# [INFORMATION SUPPLIED]
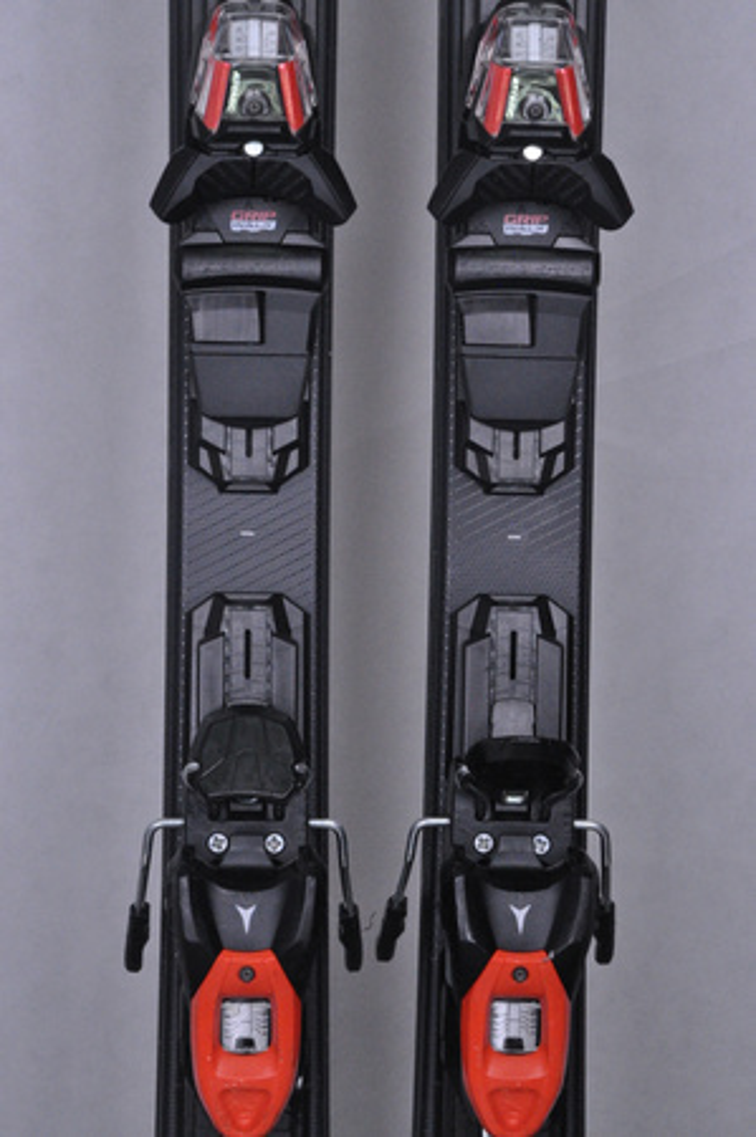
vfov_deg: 17.1
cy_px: 568
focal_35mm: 120
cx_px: 378
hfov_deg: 11.4
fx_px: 3788
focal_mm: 80
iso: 3200
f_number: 9.5
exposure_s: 1/125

# [ACTIVITY]
What you return should be the whole listing, word for word, without its pictures.

# [SOLUTION]
vfov_deg: 17.1
cy_px: 568
focal_35mm: 120
cx_px: 378
hfov_deg: 11.4
fx_px: 3788
focal_mm: 80
iso: 3200
f_number: 9.5
exposure_s: 1/125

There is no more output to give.